2. How does the algorithm handle the need for generating thousands of unique molecules?
- The authors implement a dynamic temperature scheduling strategy, where the sampling temperature starts at 1 and linearly increases to 1.5 as the number of oracle evaluations grows, promoting the generation of more diverse molecules over time.
3. What are the key hyperparameters of the optimization algorithm, and how were they tuned?
- The authors identified and froze the less sensitive hyperparameters, then focused on tuning the more sensitive ones (pool size, number of similar molecules, fine-tuning tolerance level, and fine-tuning peak learning rate) using a grid search.
- The tuning was performed on the perindopril_mpo and zaleplon_mpo tasks from the PMO benchmark, with the best-performing configuration applied across all benchmarks.
[04] Experiments
1. How did the proposed optimization algorithm perform on the Practical Molecular Optimization (PMO) benchmark?

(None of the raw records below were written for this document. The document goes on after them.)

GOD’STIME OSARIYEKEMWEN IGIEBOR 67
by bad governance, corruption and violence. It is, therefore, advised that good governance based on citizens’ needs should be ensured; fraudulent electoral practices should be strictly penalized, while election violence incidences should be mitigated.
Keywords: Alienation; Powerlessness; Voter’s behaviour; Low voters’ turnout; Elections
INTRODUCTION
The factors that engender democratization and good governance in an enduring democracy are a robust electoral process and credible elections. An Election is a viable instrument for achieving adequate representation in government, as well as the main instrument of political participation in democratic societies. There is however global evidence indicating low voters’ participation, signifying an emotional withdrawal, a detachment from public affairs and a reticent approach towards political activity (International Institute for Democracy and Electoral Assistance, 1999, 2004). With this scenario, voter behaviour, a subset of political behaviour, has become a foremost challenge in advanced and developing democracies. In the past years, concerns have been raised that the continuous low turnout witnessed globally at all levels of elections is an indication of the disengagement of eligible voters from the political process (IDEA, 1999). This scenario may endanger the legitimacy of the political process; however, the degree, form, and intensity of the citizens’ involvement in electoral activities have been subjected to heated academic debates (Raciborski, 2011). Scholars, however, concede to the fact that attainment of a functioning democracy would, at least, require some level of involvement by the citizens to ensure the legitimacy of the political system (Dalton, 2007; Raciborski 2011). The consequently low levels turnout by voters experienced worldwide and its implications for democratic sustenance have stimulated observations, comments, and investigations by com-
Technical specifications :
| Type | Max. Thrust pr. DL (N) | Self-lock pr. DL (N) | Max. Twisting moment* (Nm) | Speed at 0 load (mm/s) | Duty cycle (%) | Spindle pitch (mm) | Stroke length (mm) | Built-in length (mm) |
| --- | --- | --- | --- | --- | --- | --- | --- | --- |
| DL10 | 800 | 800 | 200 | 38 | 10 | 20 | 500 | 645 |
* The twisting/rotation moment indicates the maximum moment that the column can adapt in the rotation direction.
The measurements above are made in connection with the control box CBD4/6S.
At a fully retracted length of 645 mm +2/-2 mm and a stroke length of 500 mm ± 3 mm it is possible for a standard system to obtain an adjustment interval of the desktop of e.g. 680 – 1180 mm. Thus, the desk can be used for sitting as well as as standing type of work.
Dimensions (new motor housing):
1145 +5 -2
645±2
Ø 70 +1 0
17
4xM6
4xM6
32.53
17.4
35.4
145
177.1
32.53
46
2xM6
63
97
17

- The authors' approach, powered by the Chemlactica-125M, Chemlactica-1.3B, and Chemma-2B models, outperformed existing methods on the PMO benchmark, achieving an average improvement of 8% over the previous best method.
- The authors also demonstrated the ability to further improve performance by incorporating additional property information into the prompts used during optimization.
2. How did the models perform on the multi-property optimization with docking task?
- On this benchmark, which evaluates the models' ability to generate viable drug candidates, the authors' approach consistently achieved the highest performance for the generative yield metric across all evaluated receptors (DRD2, MK2, and AChE).
- The smaller Chemlactica-125M model demonstrated superior performance in terms of oracle burden, while the larger Chemma-2B model excelled in generative yield, suggesting a trade-off between exploration and exploitation.
3. What was the impact of numerical precision on the optimization performance?
- The authors conducted an ablation study comparing 32-bit floating point precision with bfloat16 precision, finding that lower precision significantly degraded the optimization performance.
- This was attributed to the cascading effects of sub-optimal molecule generation, where errors in logit values propagate and lead to a negative feedback loop in the optimization process.